Wording weighs on immigration bill
By Aaron Baca, Marietta Daily Journal, January 18, 2006
ATLANTA - The battle shaping up this year to draft tougher laws against illegal immigrants in Georgia is beginning to turn on syntax and terminology.
Legislators and activists who favor new laws meant to discourage illegal immigration to Georgia defended their campaign Tuesday during an hour-long forum at the Capitol saying they believe they are being portrayed by some media as mean-spirited and sometimes even as bigots.
Among them is Cobb Sen. Chip Rogers (R-Woodstock) who has proposed recent legislation to crack down on companies that employ illegal immigrants, as well as other bills meant to verify the legal residences of people who receive state assistance through programs that require proof of residency.
"I've been told I'm mean-spirited because I want to enforce laws against illegal immigrants," Rogers said.
"There's been some kind of implication that because I'm working on (anti-illegal immigration) bills I'm somehow anti-immigration.
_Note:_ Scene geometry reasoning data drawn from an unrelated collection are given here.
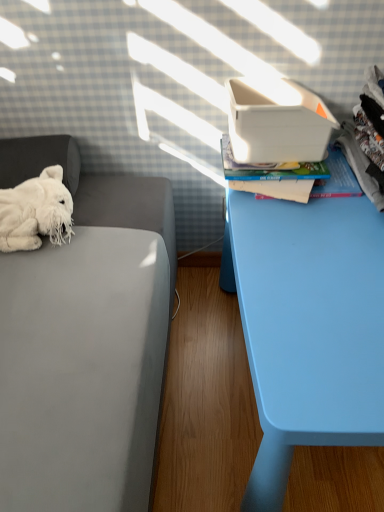
The height and width of the screenshot is (512, 384). I want to click on light blue plastic table at right, so click(x=308, y=327).

What do you see at coordinates (301, 173) in the screenshot? I see `hardcover book at upper right` at bounding box center [301, 173].

What do you see at coordinates (85, 339) in the screenshot?
I see `white plush toy at left` at bounding box center [85, 339].

Where is `light blue plastic table at right`? The image size is (384, 512). light blue plastic table at right is located at coordinates (308, 327).

In terms of height, does white plastic shoe box at upper right look taller or shorter compared to light blue plastic table at right?

Considering their sizes, white plastic shoe box at upper right has less height than light blue plastic table at right.

Is white plastic shoe box at upper right spatially inside light blue plastic table at right, or outside of it?

white plastic shoe box at upper right exists outside the volume of light blue plastic table at right.

Would you consider white plastic shoe box at upper right to be distant from light blue plastic table at right?

Actually, white plastic shoe box at upper right and light blue plastic table at right are a little close together.

Which of these two, white plush toy at left or white fluffy stuffed animal at left, is wider?

Wider between the two is white plush toy at left.

Which object is positioned more to the right, white plush toy at left or white fluffy stuffed animal at left?

white plush toy at left is more to the right.

Which of these two, white plastic shoe box at upper right or white plush toy at left, is thinner?

white plastic shoe box at upper right is thinner.

Consider the image. Could you tell me if white plastic shoe box at upper right is turned towards white plush toy at left?

No.

Is white plastic shoe box at upper right bigger or smaller than white plush toy at left?

Clearly, white plastic shoe box at upper right is smaller in size than white plush toy at left.

Locate an element on the screen. The image size is (384, 512). shoe box above the white plush toy at left (from a real-world perspective) is located at coordinates (277, 124).

From their relative heights in the image, would you say white fluffy stuffed animal at left is taller or shorter than light blue plastic table at right?

Clearly, white fluffy stuffed animal at left is shorter compared to light blue plastic table at right.

In the scene shown: Is white fluffy stuffed animal at left inside the boundaries of light blue plastic table at right, or outside?

white fluffy stuffed animal at left lies outside light blue plastic table at right.

From the picture: From a real-world perspective, is white fluffy stuffed animal at left positioned over light blue plastic table at right based on gravity?

Yes.

Can hardcover book at upper right be found inside white plastic shoe box at upper right?

No, hardcover book at upper right is not a part of white plastic shoe box at upper right.

From a real-world perspective, is white plastic shoe box at upper right positioned above or below hardcover book at upper right?

In terms of real-world spatial position, white plastic shoe box at upper right is above hardcover book at upper right.

Which of these two, white plastic shoe box at upper right or hardcover book at upper right, is smaller?

hardcover book at upper right.

From the image's perspective, is white plastic shoe box at upper right located above or below hardcover book at upper right?

Clearly, from the image's perspective, white plastic shoe box at upper right is above hardcover book at upper right.

From the image's perspective, which is below, light blue plastic table at right or white fluffy stuffed animal at left?

light blue plastic table at right, from the image's perspective.

Considering the points (326, 332) and (53, 169), which point is behind, point (326, 332) or point (53, 169)?

The point (53, 169) is farther.

Which is in front, light blue plastic table at right or white fluffy stuffed animal at left?

light blue plastic table at right is closer to the camera.

Is light blue plastic table at right facing away from hardcover book at upper right?

No, hardcover book at upper right is not at the back of light blue plastic table at right.

Based on the photo, is light blue plastic table at right not near hardcover book at upper right?

No, there isn't a large distance between light blue plastic table at right and hardcover book at upper right.

This screenshot has width=384, height=512. In order to click on shoe box on the left of light blue plastic table at right in this screenshot , I will do `click(277, 124)`.

The width and height of the screenshot is (384, 512). I want to click on furniture that appears below the white fluffy stuffed animal at left (from a real-world perspective), so click(x=85, y=339).

When comparing their distances from white plush toy at left, does hardcover book at upper right or white fluffy stuffed animal at left seem further?

hardcover book at upper right is positioned further to the anchor white plush toy at left.

Considering their positions, is white plush toy at left positioned further to hardcover book at upper right than white plastic shoe box at upper right?

white plush toy at left lies further to hardcover book at upper right than the other object.

Which object lies further to the anchor point hardcover book at upper right, white plastic shoe box at upper right or white plush toy at left?

Among the two, white plush toy at left is located further to hardcover book at upper right.

Looking at this image, when comparing their distances from hardcover book at upper right, does light blue plastic table at right or white plastic shoe box at upper right seem further?

light blue plastic table at right lies further to hardcover book at upper right than the other object.

Looking at the image, which one is located further to white fluffy stuffed animal at left, white plastic shoe box at upper right or white plush toy at left?

white plastic shoe box at upper right lies further to white fluffy stuffed animal at left than the other object.

When comparing their distances from light blue plastic table at right, does white plastic shoe box at upper right or hardcover book at upper right seem further?

white plastic shoe box at upper right lies further to light blue plastic table at right than the other object.

Based on their spatial positions, is white fluffy stuffed animal at left or white plastic shoe box at upper right closer to white plush toy at left?

white fluffy stuffed animal at left lies closer to white plush toy at left than the other object.

Which object lies further to the anchor point white fluffy stuffed animal at left, hardcover book at upper right or white plastic shoe box at upper right?

white plastic shoe box at upper right lies further to white fluffy stuffed animal at left than the other object.

Where is `furniture between white fluffy stuffed animal at left and white plastic shoe box at upper right from left to right`? furniture between white fluffy stuffed animal at left and white plastic shoe box at upper right from left to right is located at coordinates (85, 339).

This screenshot has height=512, width=384. What are the coordinates of `shoe box between white plush toy at left and hardcover book at upper right` in the screenshot? It's located at (277, 124).

This screenshot has width=384, height=512. I want to click on furniture located between white fluffy stuffed animal at left and hardcover book at upper right in the left-right direction, so click(x=85, y=339).

Where is `shoe box between white fluffy stuffed animal at left and hardcover book at upper right from left to right`? shoe box between white fluffy stuffed animal at left and hardcover book at upper right from left to right is located at coordinates (277, 124).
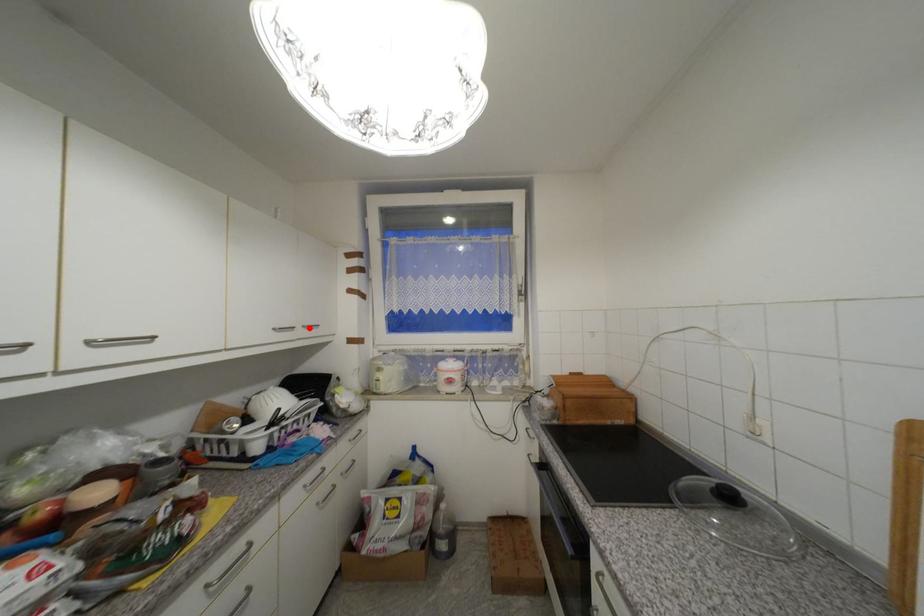
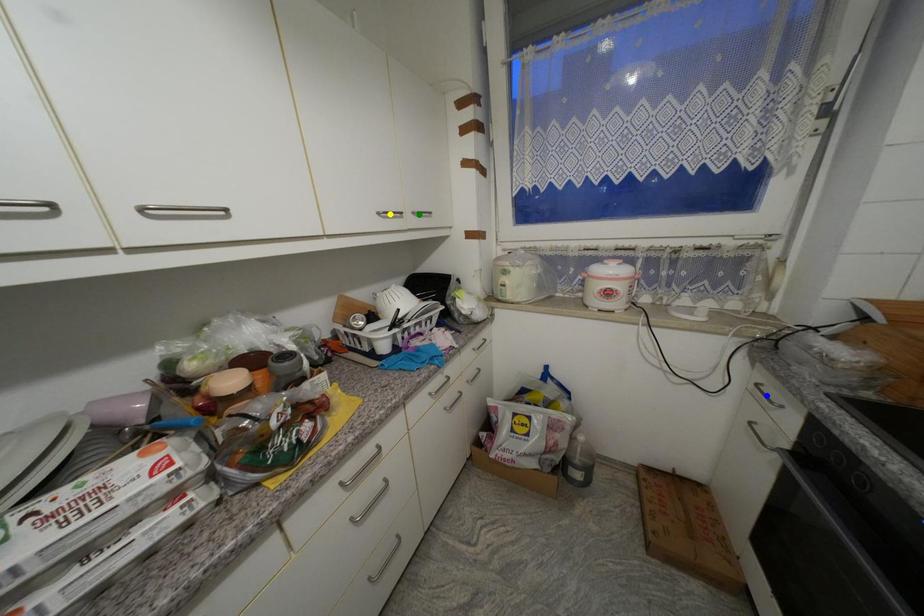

It's just not true," Rogers said in remarks following a forum on illegal immigration sponsored by The Associated Press.
Despite his push to adopt laws against illegal immigration, Rogers withdrew one controversial bill last week that would have prevented unauthorized non-citizens from attending public colleges and universities in the state.
Rogers said he withdrew senate bill 171 because the bill was often misunderstood and because it presently is not part of the Legislature's Republican majority agenda.
In addition to Rogers, other panelists at Tuesday's forum included Marietta Daily Journal columnist D.A. King, who writes about illegal immigration, state Rep. Brian Thomas (D-Lilburn), Tisha Tallman of the Mexican American Legal Defense and Education Fund and Luz Marti, a south Georgia representative to the Latino Commission for a New Georgia.
Rogers joined King in saying critics of tougher laws are unfairly portraying proposed legislation as being anti-Hispanic or anti-immigrant altogether.
King, who is president of the Dustin Inman Society, said his columns and campaign to raise awareness about illegal immigration has nothing to do with whether someone is Hispanic.
"Immigration into our nation of laws is sacred to me," King said. "An immigrant is someone who came to this country legally. It is outrageous to me that we can't all get on the same page with the words we use."
King said critics of tougher laws are intentionally trying to portray illegal immigrants as legal immigrants to soften legislation aimed at enforcing immigration laws.
Critics, however, say the push to draft tougher laws against illegal immigration is politicizing an issue that states have little power to enforce.
Ms. Tallman said states are overstepping their law-making abilities in passing anti-illegal immigration laws and are setting themselves up for court battles that ultimately will rule against tougher measures.
"Legislation introduced in Georgia is in violation of federal law," Ms. Tallman said. "
Ms. Tallman argues that tougher laws against illegal immigrants must be written carefully and must be narrowly applied.
Such laws often abuse rights that even illegal immigrants enjoy under U.S. law, she said.
"The Constitution protects all people, not just citizens," Ms. Tallman said.
Thomas made similar points when he explained that laws meant to discourage illegal immigration to Georgia should not be directed at denying illegal immigrants state or federal services.
"If we are trying to stop illegal immigration, then we should recognize that illegal immigrants come here for one thing: jobs," Thomas said.
Thomas said legislation should be written to hold employers accountable for hiring illegal workers...
Gov. Sonny Perdue, who spoke briefly at Tuesday's forum, said Georgians are frustrated with increasing numbers of illegal immigrants arriving in the state.
However, Perdue said the state "has some limitations on what it can do" because most immigration issues must be enforced by federal authorities.